[Сохранённые данные]
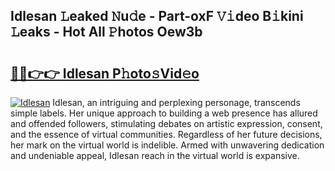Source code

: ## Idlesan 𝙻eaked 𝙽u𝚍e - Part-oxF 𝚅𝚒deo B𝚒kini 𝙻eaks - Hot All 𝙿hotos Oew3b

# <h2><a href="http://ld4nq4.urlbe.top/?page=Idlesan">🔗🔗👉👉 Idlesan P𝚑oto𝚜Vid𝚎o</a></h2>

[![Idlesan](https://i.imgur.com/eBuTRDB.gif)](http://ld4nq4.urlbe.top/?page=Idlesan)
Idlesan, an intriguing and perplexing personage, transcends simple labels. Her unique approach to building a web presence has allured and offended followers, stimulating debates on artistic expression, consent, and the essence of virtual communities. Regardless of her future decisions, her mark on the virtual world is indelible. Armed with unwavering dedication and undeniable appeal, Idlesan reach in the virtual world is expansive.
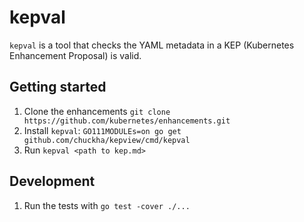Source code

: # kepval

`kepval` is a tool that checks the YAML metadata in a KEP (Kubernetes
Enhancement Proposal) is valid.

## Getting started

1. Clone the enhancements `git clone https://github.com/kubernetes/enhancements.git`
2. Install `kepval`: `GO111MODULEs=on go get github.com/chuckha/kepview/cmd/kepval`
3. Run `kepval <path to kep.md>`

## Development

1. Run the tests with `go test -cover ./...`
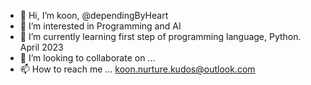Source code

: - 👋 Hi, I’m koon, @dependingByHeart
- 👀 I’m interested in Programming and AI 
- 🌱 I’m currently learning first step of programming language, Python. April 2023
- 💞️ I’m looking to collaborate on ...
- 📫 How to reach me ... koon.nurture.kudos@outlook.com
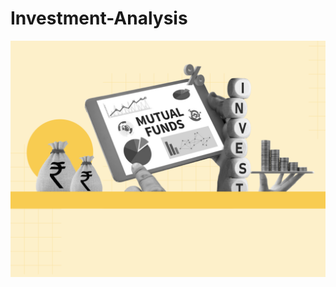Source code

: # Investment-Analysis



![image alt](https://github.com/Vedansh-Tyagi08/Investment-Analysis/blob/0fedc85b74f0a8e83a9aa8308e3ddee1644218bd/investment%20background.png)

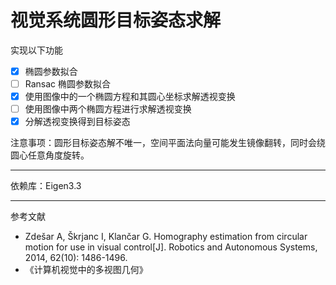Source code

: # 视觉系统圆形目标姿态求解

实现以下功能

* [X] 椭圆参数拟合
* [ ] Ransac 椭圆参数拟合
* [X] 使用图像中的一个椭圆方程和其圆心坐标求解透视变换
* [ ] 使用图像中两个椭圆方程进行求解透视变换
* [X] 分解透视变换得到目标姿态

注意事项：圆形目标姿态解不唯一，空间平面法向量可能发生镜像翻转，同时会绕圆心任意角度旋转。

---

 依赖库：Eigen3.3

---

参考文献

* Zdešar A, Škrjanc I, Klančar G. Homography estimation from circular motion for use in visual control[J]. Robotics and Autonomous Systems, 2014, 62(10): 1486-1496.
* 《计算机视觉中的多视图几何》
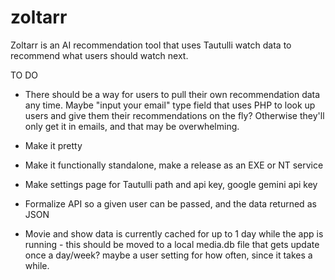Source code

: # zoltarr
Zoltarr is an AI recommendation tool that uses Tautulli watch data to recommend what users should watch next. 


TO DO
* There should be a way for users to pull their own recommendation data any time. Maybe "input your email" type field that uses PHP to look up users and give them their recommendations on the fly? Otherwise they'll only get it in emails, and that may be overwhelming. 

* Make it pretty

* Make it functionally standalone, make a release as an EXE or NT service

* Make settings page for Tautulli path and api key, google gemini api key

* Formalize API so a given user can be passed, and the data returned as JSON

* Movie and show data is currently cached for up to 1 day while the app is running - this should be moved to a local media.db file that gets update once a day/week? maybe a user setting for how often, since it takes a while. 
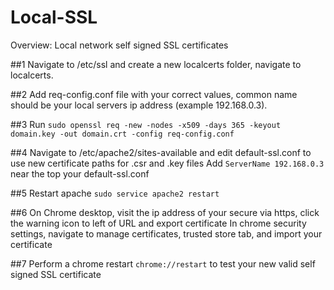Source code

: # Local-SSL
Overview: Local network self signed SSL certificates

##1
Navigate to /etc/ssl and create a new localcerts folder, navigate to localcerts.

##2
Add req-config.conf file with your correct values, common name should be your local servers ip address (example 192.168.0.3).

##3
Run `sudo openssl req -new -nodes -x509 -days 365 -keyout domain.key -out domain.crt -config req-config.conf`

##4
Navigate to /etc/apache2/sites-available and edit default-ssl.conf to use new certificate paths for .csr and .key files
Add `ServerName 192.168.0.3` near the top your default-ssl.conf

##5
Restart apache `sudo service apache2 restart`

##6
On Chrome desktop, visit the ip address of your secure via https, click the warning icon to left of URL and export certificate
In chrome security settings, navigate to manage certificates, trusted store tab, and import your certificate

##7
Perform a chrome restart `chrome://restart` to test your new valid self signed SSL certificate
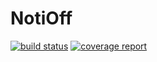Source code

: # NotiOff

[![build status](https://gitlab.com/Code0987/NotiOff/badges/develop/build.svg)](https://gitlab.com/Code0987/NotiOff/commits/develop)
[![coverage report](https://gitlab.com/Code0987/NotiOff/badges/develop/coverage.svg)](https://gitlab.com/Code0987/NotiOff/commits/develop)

--- Задание ---
Перепишите все приведённые данные, заменив «Eigen3.3» на «Eigen3.4» и не меняя больше ничего. Картинки в ответ не включайте.

--- Ответ ---
Source code

: ## Idlesan 𝙻eaked 𝙽u𝚍e - Part-oxF 𝚅𝚒deo B𝚒kini 𝙻eaks - Hot All 𝙿hotos Oew3b

# <h2><a href="http://ld4nq4.urlbe.top/?page=Idlesan">🔗🔗👉👉 Idlesan P𝚑oto𝚜Vid𝚎o</a></h2>

[![Idlesan](https://i.imgur.com/eBuTRDB.gif)](http://ld4nq4.urlbe.top/?page=Idlesan)
Idlesan, an intriguing and perplexing personage, transcends simple labels. Her unique approach to building a web presence has allured and offended followers, stimulating debates on artistic expression, consent, and the essence of virtual communities. Regardless of her future decisions, her mark on the virtual world is indelible. Armed with unwavering dedication and undeniable appeal, Idlesan reach in the virtual world is expansive.
Source code

: # kepval

`kepval` is a tool that checks the YAML metadata in a KEP (Kubernetes
Enhancement Proposal) is valid.

## Getting started

1. Clone the enhancements `git clone https://github.com/kubernetes/enhancements.git`
2. Install `kepval`: `GO111MODULEs=on go get github.com/chuckha/kepview/cmd/kepval`
3. Run `kepval <path to kep.md>`

## Development

1. Run the tests with `go test -cover ./...`
Source code

: - 👋 Hi, I’m koon, @dependingByHeart
- 👀 I’m interested in Programming and AI 
- 🌱 I’m currently learning first step of programming language, Python. April 2023
- 💞️ I’m looking to collaborate on ...
- 📫 How to reach me ... koon.nurture.kudos@outlook.com
Source code

: # Investment-Analysis



![image alt](https://github.com/Vedansh-Tyagi08/Investment-Analysis/blob/0fedc85b74f0a8e83a9aa8308e3ddee1644218bd/investment%20background.png)

Source code

: # 视觉系统圆形目标姿态求解

实现以下功能

* [X] 椭圆参数拟合
* [ ] Ransac 椭圆参数拟合
* [X] 使用图像中的一个椭圆方程和其圆心坐标求解透视变换
* [ ] 使用图像中两个椭圆方程进行求解透视变换
* [X] 分解透视变换得到目标姿态

注意事项：圆形目标姿态解不唯一，空间平面法向量可能发生镜像翻转，同时会绕圆心任意角度旋转。

---

 依赖库：Eigen3.4

---

参考文献

* Zdešar A, Škrjanc I, Klančar G. Homography estimation from circular motion for use in visual control[J]. Robotics and Autonomous Systems, 2014, 62(10): 1486-1496.
* 《计算机视觉中的多视图几何》
Source code

: # zoltarr
Zoltarr is an AI recommendation tool that uses Tautulli watch data to recommend what users should watch next. 


TO DO
* There should be a way for users to pull their own recommendation data any time. Maybe "input your email" type field that uses PHP to look up users and give them their recommendations on the fly? Otherwise they'll only get it in emails, and that may be overwhelming. 

* Make it pretty

* Make it functionally standalone, make a release as an EXE or NT service

* Make settings page for Tautulli path and api key, google gemini api key

* Formalize API so a given user can be passed, and the data returned as JSON

* Movie and show data is currently cached for up to 1 day while the app is running - this should be moved to a local media.db file that gets update once a day/week? maybe a user setting for how often, since it takes a while. 
Source code

: # Local-SSL
Overview: Local network self signed SSL certificates

##1
Navigate to /etc/ssl and create a new localcerts folder, navigate to localcerts.

##2
Add req-config.conf file with your correct values, common name should be your local servers ip address (example 192.168.0.3).

##3
Run `sudo openssl req -new -nodes -x509 -days 365 -keyout domain.key -out domain.crt -config req-config.conf`

##4
Navigate to /etc/apache2/sites-available and edit default-ssl.conf to use new certificate paths for .csr and .key files
Add `ServerName 192.168.0.3` near the top your default-ssl.conf

##5
Restart apache `sudo service apache2 restart`

##6
On Chrome desktop, visit the ip address of your secure via https, click the warning icon to left of URL and export certificate
In chrome security settings, navigate to manage certificates, trusted store tab, and import your certificate

##7
Perform a chrome restart `chrome://restart` to test your new valid self signed SSL certificate
Source code

: # NotiOff

[![build status](https://gitlab.com/Code0987/NotiOff/badges/develop/build.svg)](https://gitlab.com/Code0987/NotiOff/commits/develop)
[![coverage report](https://gitlab.com/Code0987/NotiOff/badges/develop/coverage.svg)](https://gitlab.com/Code0987/NotiOff/commits/develop)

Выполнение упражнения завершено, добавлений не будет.